### EXERCISE BRIEF
Exactly the lines from the one with "<!-- service labels -->" to the end of the data below should be set down, and no others.

Start of MATERIALS PROVIDED

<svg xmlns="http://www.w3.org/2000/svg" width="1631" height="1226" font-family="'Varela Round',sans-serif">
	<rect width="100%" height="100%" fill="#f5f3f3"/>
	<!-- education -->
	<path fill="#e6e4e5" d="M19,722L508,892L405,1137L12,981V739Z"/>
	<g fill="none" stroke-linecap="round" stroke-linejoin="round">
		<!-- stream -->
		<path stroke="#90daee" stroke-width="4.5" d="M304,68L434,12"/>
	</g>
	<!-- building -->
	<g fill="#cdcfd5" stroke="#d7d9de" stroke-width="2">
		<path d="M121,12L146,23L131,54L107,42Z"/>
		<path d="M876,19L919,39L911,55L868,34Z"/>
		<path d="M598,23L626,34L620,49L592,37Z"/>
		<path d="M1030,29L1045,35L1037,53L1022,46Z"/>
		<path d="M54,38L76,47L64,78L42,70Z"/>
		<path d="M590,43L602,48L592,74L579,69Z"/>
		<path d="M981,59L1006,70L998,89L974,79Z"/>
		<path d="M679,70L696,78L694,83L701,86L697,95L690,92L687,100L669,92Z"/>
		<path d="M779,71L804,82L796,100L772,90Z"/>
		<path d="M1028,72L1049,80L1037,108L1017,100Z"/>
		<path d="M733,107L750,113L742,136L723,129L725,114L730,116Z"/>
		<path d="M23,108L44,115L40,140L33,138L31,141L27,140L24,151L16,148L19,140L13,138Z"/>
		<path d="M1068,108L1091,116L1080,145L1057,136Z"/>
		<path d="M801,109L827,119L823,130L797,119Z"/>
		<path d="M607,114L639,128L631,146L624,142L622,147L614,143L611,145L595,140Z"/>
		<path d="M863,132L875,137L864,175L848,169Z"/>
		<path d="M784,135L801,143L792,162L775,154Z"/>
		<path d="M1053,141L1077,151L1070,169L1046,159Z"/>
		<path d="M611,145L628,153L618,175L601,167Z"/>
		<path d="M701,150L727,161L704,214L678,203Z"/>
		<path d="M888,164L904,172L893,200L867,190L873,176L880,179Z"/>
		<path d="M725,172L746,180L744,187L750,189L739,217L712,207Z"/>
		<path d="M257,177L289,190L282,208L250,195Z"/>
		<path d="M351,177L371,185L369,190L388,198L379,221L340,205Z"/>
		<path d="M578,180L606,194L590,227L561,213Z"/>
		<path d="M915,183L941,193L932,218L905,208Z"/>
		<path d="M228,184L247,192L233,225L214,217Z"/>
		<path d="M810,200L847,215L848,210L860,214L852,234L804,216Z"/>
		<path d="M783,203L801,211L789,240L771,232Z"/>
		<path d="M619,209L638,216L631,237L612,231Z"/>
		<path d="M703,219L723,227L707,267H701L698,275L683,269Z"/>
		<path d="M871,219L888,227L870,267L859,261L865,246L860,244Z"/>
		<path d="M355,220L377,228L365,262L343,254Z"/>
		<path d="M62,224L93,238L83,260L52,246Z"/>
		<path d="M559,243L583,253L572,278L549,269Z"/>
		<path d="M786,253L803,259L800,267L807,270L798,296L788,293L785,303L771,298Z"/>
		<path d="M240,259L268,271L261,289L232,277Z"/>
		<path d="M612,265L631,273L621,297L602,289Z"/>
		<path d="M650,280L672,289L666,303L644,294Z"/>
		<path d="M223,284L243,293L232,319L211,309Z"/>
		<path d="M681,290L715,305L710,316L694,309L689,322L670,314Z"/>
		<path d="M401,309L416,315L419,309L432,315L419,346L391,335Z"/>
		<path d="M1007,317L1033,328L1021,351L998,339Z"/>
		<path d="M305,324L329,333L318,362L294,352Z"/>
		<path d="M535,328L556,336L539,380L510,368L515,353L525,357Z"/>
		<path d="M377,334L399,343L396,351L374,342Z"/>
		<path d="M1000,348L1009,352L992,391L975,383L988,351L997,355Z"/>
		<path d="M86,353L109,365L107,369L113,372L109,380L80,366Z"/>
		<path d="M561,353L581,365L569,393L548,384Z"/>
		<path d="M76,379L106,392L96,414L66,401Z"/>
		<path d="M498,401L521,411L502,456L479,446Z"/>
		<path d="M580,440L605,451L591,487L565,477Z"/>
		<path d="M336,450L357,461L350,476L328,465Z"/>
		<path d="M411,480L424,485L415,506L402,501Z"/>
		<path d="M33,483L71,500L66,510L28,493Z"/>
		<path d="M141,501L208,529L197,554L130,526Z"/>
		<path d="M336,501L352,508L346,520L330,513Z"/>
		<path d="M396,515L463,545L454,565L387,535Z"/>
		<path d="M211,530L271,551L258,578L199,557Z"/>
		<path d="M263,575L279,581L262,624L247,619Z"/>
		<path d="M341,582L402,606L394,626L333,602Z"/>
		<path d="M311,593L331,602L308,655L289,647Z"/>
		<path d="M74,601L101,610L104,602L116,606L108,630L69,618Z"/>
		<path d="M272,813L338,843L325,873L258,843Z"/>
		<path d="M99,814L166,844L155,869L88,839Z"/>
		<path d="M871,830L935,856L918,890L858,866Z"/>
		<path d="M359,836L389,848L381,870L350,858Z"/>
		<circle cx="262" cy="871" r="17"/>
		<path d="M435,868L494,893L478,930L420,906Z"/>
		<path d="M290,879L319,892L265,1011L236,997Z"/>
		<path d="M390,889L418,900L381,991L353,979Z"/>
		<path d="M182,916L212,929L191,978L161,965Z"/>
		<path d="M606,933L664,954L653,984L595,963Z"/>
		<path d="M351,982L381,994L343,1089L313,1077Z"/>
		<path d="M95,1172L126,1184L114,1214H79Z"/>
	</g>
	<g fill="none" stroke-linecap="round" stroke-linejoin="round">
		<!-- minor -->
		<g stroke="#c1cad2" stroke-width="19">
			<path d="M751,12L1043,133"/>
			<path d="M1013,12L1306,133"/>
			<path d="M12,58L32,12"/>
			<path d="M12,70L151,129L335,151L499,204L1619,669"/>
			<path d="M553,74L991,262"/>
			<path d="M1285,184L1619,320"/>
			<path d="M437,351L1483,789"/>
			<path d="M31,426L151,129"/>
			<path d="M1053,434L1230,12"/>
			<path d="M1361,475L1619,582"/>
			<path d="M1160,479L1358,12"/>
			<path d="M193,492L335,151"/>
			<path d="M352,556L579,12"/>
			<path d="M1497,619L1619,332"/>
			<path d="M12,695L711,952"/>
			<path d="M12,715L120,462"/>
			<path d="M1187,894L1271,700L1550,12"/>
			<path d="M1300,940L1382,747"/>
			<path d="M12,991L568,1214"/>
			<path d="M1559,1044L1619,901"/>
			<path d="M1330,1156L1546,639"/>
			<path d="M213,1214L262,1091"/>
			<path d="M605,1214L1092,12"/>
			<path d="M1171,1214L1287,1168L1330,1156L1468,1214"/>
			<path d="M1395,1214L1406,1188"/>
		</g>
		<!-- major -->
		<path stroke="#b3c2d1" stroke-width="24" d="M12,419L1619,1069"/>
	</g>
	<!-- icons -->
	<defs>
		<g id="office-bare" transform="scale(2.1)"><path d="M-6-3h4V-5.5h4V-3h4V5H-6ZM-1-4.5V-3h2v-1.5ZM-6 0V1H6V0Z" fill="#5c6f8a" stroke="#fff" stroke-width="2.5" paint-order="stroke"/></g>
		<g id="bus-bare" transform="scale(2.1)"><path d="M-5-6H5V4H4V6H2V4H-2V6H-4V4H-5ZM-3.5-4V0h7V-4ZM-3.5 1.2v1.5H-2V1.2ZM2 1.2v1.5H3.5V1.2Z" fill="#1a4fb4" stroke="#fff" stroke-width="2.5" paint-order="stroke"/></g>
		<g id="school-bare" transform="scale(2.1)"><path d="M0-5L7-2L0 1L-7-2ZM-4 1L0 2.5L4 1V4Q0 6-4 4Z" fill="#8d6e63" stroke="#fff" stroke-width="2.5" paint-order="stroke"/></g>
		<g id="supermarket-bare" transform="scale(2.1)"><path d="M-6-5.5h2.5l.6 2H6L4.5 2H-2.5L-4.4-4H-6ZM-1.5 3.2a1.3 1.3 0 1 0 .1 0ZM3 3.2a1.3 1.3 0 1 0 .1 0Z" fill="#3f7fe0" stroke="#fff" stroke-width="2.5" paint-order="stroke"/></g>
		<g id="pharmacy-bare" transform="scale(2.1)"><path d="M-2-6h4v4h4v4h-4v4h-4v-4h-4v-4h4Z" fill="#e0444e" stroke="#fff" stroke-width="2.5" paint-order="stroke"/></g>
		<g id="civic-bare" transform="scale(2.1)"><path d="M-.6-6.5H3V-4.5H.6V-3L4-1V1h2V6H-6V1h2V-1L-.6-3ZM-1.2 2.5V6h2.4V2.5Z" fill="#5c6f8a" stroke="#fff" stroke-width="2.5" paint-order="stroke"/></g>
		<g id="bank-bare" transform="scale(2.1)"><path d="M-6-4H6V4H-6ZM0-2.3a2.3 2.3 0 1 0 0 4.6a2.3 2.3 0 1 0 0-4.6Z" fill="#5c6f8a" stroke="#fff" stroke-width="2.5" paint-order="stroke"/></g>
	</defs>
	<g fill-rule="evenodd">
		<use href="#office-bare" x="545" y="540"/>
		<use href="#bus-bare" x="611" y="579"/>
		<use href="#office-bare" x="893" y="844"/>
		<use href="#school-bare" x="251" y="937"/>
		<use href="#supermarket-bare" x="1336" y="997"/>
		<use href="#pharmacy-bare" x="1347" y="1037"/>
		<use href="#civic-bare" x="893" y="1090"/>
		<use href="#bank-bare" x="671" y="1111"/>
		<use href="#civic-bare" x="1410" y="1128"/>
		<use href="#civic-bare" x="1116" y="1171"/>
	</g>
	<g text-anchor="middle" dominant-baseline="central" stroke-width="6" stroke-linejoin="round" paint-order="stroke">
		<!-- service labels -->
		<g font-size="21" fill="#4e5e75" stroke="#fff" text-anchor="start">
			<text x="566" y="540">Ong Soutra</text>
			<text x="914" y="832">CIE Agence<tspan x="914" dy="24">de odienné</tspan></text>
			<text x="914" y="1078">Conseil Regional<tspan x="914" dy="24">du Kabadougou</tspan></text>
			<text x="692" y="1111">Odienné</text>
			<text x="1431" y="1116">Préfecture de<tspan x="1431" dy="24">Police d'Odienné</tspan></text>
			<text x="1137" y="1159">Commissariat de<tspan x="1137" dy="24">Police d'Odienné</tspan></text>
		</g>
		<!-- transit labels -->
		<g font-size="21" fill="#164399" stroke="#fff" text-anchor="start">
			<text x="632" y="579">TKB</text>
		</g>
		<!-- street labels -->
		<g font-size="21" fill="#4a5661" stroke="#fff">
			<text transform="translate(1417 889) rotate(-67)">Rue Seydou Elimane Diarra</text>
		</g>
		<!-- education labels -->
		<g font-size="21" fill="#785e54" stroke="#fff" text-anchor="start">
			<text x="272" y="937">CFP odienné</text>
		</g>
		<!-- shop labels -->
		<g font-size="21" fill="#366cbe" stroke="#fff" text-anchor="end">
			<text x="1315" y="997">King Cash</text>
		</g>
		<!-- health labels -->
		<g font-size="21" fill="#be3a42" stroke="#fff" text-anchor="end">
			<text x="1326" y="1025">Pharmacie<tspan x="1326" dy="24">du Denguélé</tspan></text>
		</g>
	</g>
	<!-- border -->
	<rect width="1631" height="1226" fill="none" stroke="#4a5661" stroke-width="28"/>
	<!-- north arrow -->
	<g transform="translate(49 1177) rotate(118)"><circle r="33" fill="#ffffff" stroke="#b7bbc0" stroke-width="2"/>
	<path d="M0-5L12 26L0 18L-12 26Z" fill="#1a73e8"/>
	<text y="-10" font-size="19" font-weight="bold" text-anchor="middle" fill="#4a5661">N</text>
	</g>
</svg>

End of MATERIALS PROVIDED

### RESPONSE TO THE TASK
		<!-- service labels -->
		<g font-size="21" fill="#4e5e75" stroke="#fff" text-anchor="start">
			<text x="566" y="540">Ong Soutra</text>
			<text x="914" y="832">CIE Agence<tspan x="914" dy="24">de odienné</tspan></text>
			<text x="914" y="1078">Conseil Regional<tspan x="914" dy="24">du Kabadougou</tspan></text>
			<text x="692" y="1111">Odienné</text>
			<text x="1431" y="1116">Préfecture de<tspan x="1431" dy="24">Police d'Odienné</tspan></text>
			<text x="1137" y="1159">Commissariat de<tspan x="1137" dy="24">Police d'Odienné</tspan></text>
		</g>
		<!-- transit labels -->
		<g font-size="21" fill="#164399" stroke="#fff" text-anchor="start">
			<text x="632" y="579">TKB</text>
		</g>
		<!-- street labels -->
		<g font-size="21" fill="#4a5661" stroke="#fff">
			<text transform="translate(1417 889) rotate(-67)">Rue Seydou Elimane Diarra</text>
		</g>
		<!-- education labels -->
		<g font-size="21" fill="#785e54" stroke="#fff" text-anchor="start">
			<text x="272" y="937">CFP odienné</text>
		</g>
		<!-- shop labels -->
		<g font-size="21" fill="#366cbe" stroke="#fff" text-anchor="end">
			<text x="1315" y="997">King Cash</text>
		</g>
		<!-- health labels -->
		<g font-size="21" fill="#be3a42" stroke="#fff" text-anchor="end">
			<text x="1326" y="1025">Pharmacie<tspan x="1326" dy="24">du Denguélé</tspan></text>
		</g>
	</g>
	<!-- border -->
	<rect width="1631" height="1226" fill="none" stroke="#4a5661" stroke-width="28"/>
	<!-- north arrow -->
	<g transform="translate(49 1177) rotate(118)"><circle r="33" fill="#ffffff" stroke="#b7bbc0" stroke-width="2"/>
	<path d="M0-5L12 26L0 18L-12 26Z" fill="#1a73e8"/>
	<text y="-10" font-size="19" font-weight="bold" text-anchor="middle" fill="#4a5661">N</text>
	</g>
</svg>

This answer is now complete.